Document sans-titre
 
C
 Voyage réel, voyage mythique : sous terre, texte et traduction

Le Vestibule des Enfers.
Après une invocation du poète demandant aux dieux des Enfers la permission de raconter le voyage souterrain, Énée et la Sibylle s'avancent seuls dans l'obscurité (264-272).

Ibant obscuri sola sub nocte per umbram
perque domos Ditis vacuas et inania regna :
quale per incertam lunam sub luce maligna
est iter in silvis, ubi caelum condidit umbra
Juppiter, et rebus nox abstulit atra colorem.
Vestibulum ante ipsum primisque in faucibus Orci
Luctus et ultrices posuere cubilia Curae,
pallentesque habitant Morbi tristisque Senectus,
et Metus et malesuada Fames ac turpis Egestas,
terribiles visu formae, Letumque Labosque ;
tum consanguineus Leti Sopor et mala mentis
Gaudia, mortiferumque adverso in limine Bellum,
ferreique Eumenidum thalami et Discordia demens
vipereum crinem vittis innexa cruentis.
In medio ramos annosaque bracchia pandit
ulmus opaca, ingens, quam sedem Somnia vulgo
vana tenere ferunt, foliisque sub omnibus haerent.
Multaque praeterea variarum monstra ferarum,
Centauri in foribus stabulant Scyllaeque biformes
et centumgeminus Briareus ac belua Lernae
horrendum stridens, flammisque armata Chimaera,
Gorgones Harpyiaeque et forma tricorporis umbrae.
Corripit hic subita trepidus formidine ferrum
Aeneas strictamque aciem venientibus offert,
et ni docta comes tenuis sine corpore vitas
admoneat volitare cava sub imagine formae,
inruat et frustra ferro diverberet umbras.

Virgile, Enéide, livre VI, 268 à 294.

Traduction

    Ils allaient obscurs, dans la nuit solitaire, à travers l'ombre et à travers les demeures vides et les royaumes sans consistance de Dis : tel est le chemin dans les bois, par une lune incertaine, sous une lumière blafarde, quand Jupiter a enfoui le ciel dans l'ombre et que la nuit noire a enlevé aux choses leur couleur.
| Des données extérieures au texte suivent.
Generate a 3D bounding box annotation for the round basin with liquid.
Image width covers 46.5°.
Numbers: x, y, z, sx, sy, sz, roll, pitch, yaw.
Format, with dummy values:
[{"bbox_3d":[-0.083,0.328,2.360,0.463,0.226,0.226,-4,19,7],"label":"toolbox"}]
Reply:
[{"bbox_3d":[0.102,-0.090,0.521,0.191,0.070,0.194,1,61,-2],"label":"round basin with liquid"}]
Devant le vestibule même, à l'entrée des gorges d'Orcus, le Deuil et les Remords vengeurs ont établi leur lit ; les pâles Maladies et la triste Vieillesse y habitent et la Peur et la Faim mauvaise conseillère et l'infâme Pauvreté, figures effrayantes à voir, et le Trépas et la Peine ; puis, le Sommeil, frère du Trépas et les Joies mauvaises de l'esprit, et, sur le seuil en face, la Guerre porteuse de mort et les chambres de fer des Euménides, et la Discorde insensée, avec sa chevelure de vipères entrelacée de bandelettes sanglantes. Au milieu, un orme touffu, immense, déploie ses rameaux et ses branches chargés d'ans, séjour que les vains Songes, dit-on, occupent en foule, fixés sous toutes les feuilles. En outre, d'innombrables monstres, bêtes sauvages de toutes sortes : les Centaures séjournent à l'entrée et les Scylla à la double forme et Briarée aux cent bras et le monstre de Lerne qui pousse d'horribles sifflements et la Chimère armée de flammes et les Gorgones et les Harpyes et le contour d'une ombre à trois corps. Tremblant alors d'une subite épouvante, Enée saisit son épée et en présente la pointe aiguisée à ceux qui viennent vers lui ; et, si sa docte compagne ne l'avertissait que ce sont des âmes ténues, sans corps, qui volettent sous la vaine apparence d'êtres vivants, il se précipiterait sur elles et transpercerait vainement les ombres avec son épée.